── Extracted data ──
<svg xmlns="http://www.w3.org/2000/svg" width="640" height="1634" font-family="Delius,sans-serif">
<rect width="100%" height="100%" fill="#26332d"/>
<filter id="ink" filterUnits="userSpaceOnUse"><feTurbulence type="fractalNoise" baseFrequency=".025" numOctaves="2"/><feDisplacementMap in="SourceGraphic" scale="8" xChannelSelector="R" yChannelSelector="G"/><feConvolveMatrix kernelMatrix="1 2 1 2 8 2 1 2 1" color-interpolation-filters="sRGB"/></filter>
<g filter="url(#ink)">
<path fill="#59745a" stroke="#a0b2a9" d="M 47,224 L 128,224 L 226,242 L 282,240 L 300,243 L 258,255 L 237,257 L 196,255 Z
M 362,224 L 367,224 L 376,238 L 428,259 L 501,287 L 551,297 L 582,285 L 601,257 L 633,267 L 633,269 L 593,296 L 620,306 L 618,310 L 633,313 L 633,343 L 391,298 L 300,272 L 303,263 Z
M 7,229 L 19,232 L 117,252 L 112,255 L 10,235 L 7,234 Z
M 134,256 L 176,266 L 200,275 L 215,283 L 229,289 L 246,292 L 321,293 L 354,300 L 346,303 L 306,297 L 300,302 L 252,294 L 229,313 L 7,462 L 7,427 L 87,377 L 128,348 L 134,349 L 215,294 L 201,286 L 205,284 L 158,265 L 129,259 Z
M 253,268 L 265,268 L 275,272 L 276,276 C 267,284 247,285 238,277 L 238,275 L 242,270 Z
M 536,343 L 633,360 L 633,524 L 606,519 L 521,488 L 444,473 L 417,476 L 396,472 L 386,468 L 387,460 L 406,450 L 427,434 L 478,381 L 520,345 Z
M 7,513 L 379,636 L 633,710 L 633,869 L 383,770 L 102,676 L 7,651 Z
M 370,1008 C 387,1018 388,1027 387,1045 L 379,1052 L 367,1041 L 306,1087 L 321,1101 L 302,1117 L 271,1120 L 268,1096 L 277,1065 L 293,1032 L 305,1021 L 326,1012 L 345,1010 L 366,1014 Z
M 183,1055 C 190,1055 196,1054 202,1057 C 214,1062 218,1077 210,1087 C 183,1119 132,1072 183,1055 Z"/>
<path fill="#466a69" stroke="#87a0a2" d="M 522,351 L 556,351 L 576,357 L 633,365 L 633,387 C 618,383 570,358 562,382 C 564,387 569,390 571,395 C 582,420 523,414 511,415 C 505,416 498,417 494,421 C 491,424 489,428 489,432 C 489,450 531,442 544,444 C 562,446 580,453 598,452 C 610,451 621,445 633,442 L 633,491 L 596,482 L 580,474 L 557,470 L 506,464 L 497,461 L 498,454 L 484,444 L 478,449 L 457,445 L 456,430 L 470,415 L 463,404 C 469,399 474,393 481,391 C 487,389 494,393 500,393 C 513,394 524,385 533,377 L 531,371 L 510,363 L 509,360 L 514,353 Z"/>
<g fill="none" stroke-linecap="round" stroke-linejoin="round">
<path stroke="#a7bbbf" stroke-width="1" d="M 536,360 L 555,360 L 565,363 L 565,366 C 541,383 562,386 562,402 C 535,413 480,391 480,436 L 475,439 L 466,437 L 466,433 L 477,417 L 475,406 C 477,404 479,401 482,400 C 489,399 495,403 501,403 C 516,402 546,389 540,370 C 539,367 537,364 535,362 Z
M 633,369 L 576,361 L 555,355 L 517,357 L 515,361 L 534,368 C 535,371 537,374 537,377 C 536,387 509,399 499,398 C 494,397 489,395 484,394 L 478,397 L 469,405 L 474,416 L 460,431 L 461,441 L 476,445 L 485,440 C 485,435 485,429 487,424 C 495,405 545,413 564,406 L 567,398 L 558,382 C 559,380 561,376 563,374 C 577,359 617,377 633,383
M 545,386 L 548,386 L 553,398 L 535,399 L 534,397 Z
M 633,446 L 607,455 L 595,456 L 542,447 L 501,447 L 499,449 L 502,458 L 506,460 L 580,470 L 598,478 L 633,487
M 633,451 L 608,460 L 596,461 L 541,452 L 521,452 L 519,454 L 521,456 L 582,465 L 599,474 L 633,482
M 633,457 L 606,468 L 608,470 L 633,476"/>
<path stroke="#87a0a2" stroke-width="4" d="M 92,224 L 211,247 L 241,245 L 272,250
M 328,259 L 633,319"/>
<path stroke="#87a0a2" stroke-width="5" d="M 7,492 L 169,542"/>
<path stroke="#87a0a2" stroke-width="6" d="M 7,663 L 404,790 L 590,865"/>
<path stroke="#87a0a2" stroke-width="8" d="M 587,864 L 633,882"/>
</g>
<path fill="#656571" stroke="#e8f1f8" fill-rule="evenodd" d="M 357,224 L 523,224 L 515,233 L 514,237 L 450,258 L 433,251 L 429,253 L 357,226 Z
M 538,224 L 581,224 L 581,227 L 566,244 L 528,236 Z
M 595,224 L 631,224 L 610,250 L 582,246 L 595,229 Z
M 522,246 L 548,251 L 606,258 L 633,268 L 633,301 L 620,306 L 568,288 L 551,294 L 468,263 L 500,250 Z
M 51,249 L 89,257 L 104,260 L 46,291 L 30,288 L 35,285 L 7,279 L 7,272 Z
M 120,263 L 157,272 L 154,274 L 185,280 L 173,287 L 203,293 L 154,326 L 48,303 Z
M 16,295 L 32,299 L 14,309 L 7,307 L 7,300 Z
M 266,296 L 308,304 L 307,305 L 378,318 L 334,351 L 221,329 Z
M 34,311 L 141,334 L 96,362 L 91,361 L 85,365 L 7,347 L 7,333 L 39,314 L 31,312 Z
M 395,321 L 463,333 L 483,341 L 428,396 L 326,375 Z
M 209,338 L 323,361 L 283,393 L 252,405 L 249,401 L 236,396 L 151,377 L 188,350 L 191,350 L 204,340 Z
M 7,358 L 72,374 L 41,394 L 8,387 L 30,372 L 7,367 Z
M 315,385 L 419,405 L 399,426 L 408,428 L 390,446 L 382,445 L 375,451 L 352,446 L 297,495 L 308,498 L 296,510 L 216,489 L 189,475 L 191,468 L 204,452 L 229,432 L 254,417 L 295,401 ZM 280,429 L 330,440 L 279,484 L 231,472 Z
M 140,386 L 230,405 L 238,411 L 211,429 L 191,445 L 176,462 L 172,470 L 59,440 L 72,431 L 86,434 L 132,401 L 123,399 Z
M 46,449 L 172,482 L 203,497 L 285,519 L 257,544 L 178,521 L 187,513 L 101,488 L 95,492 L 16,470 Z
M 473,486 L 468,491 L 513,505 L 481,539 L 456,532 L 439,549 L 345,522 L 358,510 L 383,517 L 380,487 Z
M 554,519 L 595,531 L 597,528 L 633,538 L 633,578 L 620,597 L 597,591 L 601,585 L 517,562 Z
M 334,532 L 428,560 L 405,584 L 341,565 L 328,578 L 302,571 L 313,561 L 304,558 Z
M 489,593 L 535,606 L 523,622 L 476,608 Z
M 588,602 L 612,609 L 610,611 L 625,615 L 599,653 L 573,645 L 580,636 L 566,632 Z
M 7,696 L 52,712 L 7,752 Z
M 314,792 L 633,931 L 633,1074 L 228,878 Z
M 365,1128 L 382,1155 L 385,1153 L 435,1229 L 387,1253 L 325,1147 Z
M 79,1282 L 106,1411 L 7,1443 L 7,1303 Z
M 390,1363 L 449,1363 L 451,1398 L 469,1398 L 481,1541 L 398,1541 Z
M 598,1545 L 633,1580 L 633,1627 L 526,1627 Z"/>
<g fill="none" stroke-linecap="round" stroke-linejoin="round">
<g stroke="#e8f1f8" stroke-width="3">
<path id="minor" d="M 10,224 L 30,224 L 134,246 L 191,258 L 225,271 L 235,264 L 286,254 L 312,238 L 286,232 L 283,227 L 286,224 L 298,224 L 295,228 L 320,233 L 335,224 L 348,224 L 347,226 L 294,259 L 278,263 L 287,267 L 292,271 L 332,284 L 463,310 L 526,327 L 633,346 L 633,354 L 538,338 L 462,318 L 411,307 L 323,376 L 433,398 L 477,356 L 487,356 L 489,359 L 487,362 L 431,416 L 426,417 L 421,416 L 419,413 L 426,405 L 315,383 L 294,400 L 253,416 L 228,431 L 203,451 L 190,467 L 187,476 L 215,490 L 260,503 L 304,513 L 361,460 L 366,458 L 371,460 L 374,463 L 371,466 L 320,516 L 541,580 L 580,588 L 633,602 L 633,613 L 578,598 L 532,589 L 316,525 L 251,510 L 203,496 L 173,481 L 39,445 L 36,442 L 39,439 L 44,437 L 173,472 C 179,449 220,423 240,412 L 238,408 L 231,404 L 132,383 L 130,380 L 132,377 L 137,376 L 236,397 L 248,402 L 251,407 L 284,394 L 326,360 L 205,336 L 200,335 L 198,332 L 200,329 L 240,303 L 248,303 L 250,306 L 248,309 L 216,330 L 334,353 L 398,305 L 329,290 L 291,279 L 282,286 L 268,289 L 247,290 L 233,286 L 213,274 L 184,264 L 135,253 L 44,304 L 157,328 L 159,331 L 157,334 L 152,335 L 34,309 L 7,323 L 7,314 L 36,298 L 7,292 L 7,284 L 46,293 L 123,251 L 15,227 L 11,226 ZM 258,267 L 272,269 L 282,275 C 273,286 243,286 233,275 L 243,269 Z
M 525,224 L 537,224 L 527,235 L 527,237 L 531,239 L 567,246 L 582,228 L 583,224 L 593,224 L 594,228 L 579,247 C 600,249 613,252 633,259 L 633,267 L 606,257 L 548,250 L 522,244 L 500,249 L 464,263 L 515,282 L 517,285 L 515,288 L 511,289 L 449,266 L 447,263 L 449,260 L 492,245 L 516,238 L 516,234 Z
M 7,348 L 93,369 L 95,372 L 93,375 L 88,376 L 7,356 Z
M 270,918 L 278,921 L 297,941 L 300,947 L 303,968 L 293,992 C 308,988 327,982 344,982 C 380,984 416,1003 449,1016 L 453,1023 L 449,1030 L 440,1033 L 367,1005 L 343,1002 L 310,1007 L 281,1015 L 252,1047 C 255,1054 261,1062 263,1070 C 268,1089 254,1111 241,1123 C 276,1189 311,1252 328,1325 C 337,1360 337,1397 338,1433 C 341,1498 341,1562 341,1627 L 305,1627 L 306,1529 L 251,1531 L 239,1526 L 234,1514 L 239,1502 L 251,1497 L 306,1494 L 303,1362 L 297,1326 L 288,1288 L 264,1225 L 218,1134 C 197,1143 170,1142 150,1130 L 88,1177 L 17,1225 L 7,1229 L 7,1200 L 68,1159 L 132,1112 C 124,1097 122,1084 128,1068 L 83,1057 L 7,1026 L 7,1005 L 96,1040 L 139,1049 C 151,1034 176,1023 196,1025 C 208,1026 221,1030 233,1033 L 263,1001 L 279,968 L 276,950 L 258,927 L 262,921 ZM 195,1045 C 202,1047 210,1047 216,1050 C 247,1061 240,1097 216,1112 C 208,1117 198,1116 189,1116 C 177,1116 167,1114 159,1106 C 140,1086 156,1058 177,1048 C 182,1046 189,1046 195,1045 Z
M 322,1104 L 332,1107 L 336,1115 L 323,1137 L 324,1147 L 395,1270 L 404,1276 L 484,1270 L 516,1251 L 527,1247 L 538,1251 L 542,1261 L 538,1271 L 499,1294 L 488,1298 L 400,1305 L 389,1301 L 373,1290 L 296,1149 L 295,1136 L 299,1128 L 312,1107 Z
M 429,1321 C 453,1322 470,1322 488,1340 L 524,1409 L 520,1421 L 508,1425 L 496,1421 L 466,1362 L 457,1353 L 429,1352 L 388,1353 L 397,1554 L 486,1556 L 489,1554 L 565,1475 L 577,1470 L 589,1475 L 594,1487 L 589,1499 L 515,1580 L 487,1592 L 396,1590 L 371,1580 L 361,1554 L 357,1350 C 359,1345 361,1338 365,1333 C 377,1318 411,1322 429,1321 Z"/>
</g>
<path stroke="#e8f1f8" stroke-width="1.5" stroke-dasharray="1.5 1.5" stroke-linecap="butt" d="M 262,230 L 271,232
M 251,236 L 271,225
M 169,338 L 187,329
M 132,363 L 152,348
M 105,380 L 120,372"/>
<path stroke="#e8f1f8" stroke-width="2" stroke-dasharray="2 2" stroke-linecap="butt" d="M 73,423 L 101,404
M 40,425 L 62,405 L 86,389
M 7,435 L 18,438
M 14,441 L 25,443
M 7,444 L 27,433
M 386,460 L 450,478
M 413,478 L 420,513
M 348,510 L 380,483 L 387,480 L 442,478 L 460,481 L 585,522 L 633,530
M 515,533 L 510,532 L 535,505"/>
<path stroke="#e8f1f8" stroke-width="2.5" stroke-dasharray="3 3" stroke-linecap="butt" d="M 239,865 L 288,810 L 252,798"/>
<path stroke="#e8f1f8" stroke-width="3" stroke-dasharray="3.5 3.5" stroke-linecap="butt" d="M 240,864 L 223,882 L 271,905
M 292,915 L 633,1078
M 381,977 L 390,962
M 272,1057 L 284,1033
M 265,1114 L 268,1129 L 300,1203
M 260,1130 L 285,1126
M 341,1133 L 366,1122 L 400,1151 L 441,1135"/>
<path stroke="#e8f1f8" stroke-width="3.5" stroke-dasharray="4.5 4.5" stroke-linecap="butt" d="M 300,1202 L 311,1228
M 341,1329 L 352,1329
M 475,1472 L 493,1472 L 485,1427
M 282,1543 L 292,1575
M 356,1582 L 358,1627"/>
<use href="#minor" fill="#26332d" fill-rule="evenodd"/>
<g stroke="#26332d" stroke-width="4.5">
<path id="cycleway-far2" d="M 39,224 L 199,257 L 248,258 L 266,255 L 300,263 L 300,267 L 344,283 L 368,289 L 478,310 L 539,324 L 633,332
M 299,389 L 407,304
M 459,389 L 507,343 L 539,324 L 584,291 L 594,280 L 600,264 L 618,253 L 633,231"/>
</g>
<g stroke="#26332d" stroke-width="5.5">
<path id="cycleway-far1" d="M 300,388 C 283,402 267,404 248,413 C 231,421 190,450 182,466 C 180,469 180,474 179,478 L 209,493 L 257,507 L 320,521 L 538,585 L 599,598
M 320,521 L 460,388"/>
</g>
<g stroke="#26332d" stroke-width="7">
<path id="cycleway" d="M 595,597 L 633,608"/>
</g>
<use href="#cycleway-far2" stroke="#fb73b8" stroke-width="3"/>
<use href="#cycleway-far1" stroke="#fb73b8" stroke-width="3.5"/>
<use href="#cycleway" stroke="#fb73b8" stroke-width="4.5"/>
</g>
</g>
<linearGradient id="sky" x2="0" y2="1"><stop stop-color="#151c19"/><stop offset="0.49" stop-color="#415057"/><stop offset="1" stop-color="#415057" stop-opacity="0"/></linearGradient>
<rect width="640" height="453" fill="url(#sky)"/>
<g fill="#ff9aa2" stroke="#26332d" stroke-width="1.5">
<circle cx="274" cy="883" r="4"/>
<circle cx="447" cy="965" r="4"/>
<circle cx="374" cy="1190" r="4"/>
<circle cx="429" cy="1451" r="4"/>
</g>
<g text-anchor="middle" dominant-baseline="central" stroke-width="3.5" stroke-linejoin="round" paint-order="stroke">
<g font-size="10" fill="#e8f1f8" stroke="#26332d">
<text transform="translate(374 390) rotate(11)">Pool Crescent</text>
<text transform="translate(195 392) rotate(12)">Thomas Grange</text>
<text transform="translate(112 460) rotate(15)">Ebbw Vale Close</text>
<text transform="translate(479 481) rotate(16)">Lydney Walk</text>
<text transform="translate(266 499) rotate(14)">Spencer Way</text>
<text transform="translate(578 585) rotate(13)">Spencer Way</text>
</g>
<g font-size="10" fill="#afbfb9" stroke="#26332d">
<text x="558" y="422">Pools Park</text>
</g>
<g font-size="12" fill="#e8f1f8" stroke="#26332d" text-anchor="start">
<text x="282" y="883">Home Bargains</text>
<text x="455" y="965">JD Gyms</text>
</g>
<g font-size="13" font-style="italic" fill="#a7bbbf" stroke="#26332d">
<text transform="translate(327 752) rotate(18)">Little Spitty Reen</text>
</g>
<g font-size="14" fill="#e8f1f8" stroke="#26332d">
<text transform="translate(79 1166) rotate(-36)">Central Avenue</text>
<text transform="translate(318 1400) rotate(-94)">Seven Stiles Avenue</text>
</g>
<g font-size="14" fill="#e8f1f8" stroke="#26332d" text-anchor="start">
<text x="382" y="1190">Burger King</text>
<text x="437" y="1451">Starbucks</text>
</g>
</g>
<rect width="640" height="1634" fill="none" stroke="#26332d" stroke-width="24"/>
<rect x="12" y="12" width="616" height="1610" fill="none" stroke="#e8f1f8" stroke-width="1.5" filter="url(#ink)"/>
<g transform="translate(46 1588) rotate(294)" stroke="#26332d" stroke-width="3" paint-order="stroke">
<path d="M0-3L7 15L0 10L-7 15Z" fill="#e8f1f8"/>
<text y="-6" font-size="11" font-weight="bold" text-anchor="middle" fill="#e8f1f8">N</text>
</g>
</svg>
───
**Required action:** Set down again, word for word, the stretch of records from the line with "M 134,256 L" to the line with "M 183,1055 C", both of those lines included.

**Answer area:**
M 134,256 L 176,266 L 200,275 L 215,283 L 229,289 L 246,292 L 321,293 L 354,300 L 346,303 L 306,297 L 300,302 L 252,294 L 229,313 L 7,462 L 7,427 L 87,377 L 128,348 L 134,349 L 215,294 L 201,286 L 205,284 L 158,265 L 129,259 Z
M 253,268 L 265,268 L 275,272 L 276,276 C 267,284 247,285 238,277 L 238,275 L 242,270 Z
M 536,343 L 633,360 L 633,524 L 606,519 L 521,488 L 444,473 L 417,476 L 396,472 L 386,468 L 387,460 L 406,450 L 427,434 L 478,381 L 520,345 Z
M 7,513 L 379,636 L 633,710 L 633,869 L 383,770 L 102,676 L 7,651 Z
M 370,1008 C 387,1018 388,1027 387,1045 L 379,1052 L 367,1041 L 306,1087 L 321,1101 L 302,1117 L 271,1120 L 268,1096 L 277,1065 L 293,1032 L 305,1021 L 326,1012 L 345,1010 L 366,1014 Z
M 183,1055 C 190,1055 196,1054 202,1057 C 214,1062 218,1077 210,1087 C 183,1119 132,1072 183,1055 Z"/>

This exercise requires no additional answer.